# Dataset
• • • • • • •
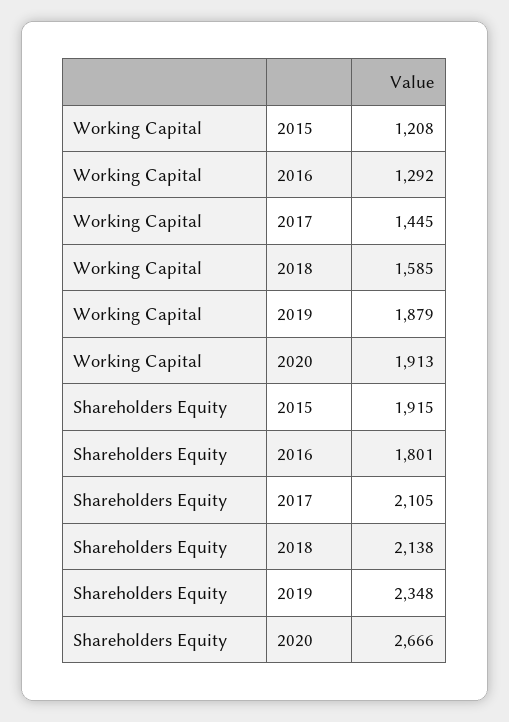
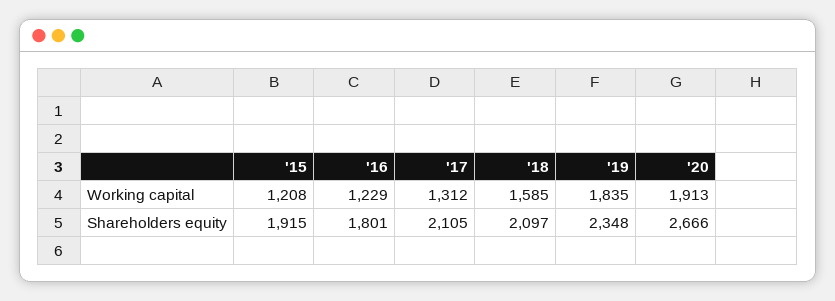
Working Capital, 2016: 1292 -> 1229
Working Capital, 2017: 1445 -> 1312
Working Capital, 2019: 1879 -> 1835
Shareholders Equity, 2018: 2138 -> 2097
• • • • • • •
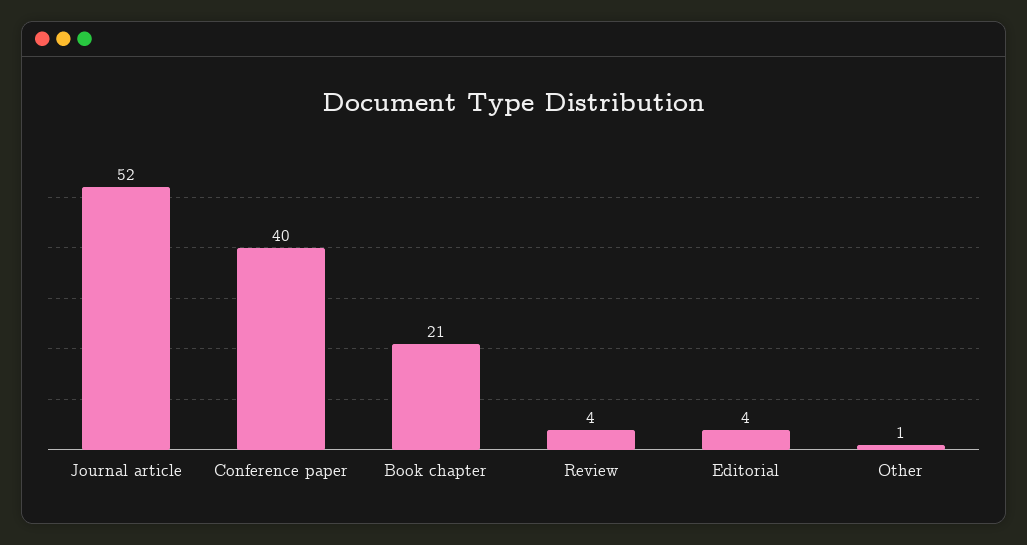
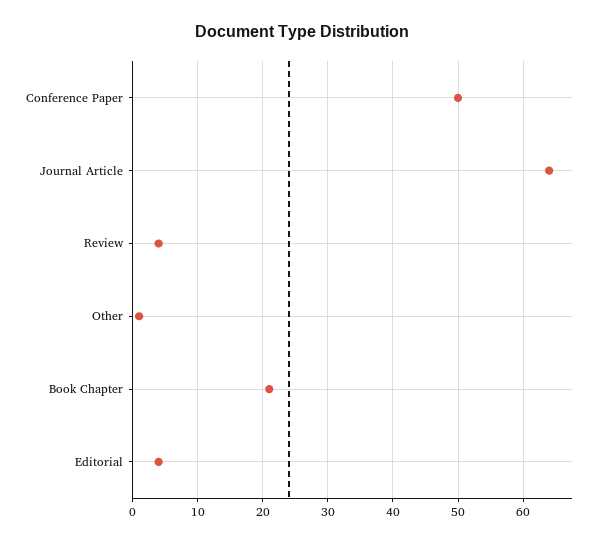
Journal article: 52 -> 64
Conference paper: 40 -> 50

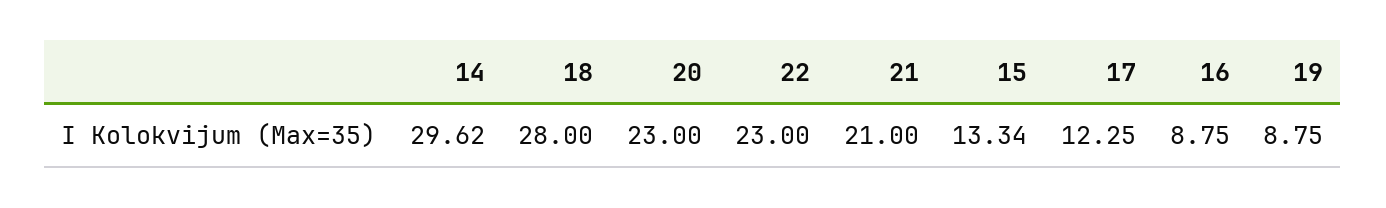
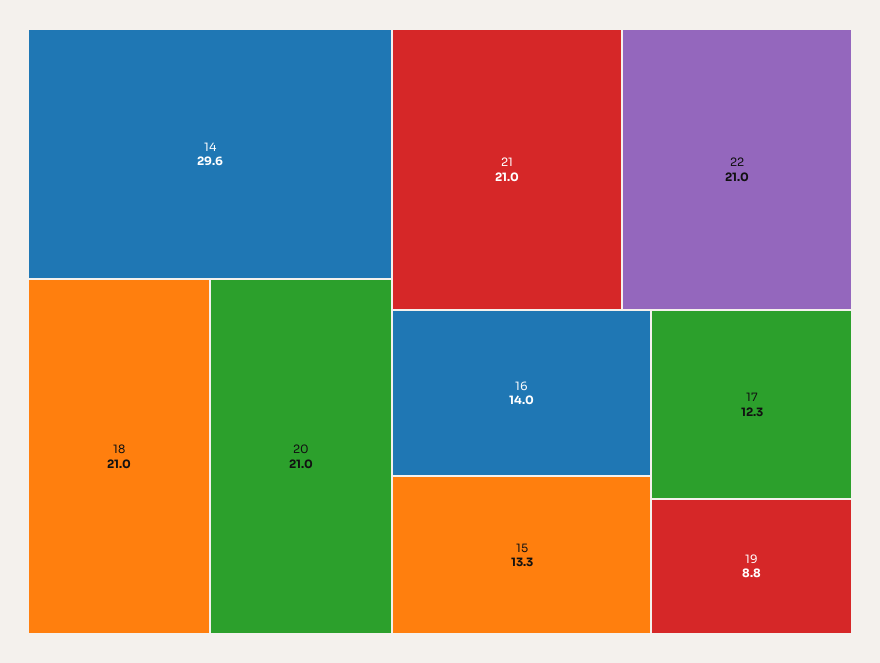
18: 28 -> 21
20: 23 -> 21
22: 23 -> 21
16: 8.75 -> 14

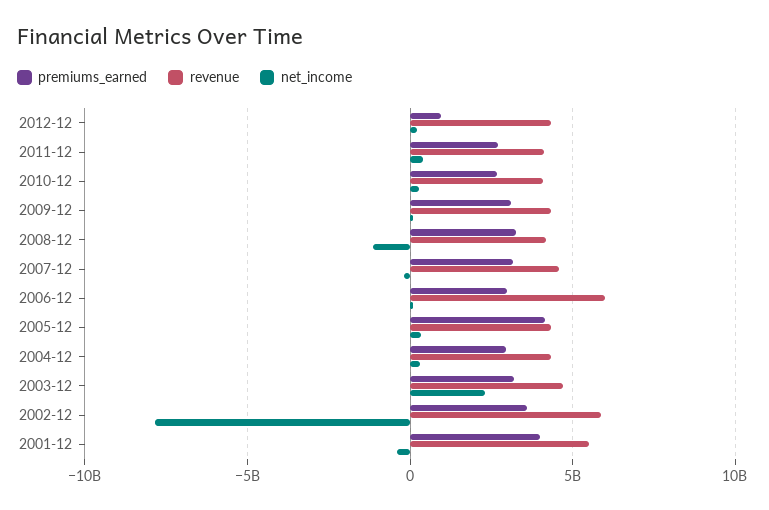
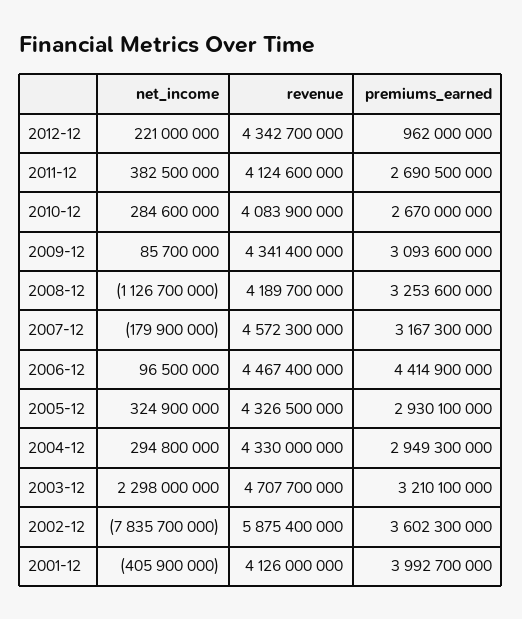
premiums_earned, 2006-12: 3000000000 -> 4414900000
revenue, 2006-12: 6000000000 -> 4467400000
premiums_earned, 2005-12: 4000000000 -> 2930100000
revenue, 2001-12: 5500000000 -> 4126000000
• • • • • • •
# Instruction
Using the listing above, copy exactly the line that contains "premiums_earned, 2006-12: 3000000000", the line that contains "revenue, 2001-12: 5500000000 -> 4126000000", and each line that falls between them.

# Your response
premiums_earned, 2006-12: 3000000000 -> 4414900000
revenue, 2006-12: 6000000000 -> 4467400000
premiums_earned, 2005-12: 4000000000 -> 2930100000
revenue, 2001-12: 5500000000 -> 4126000000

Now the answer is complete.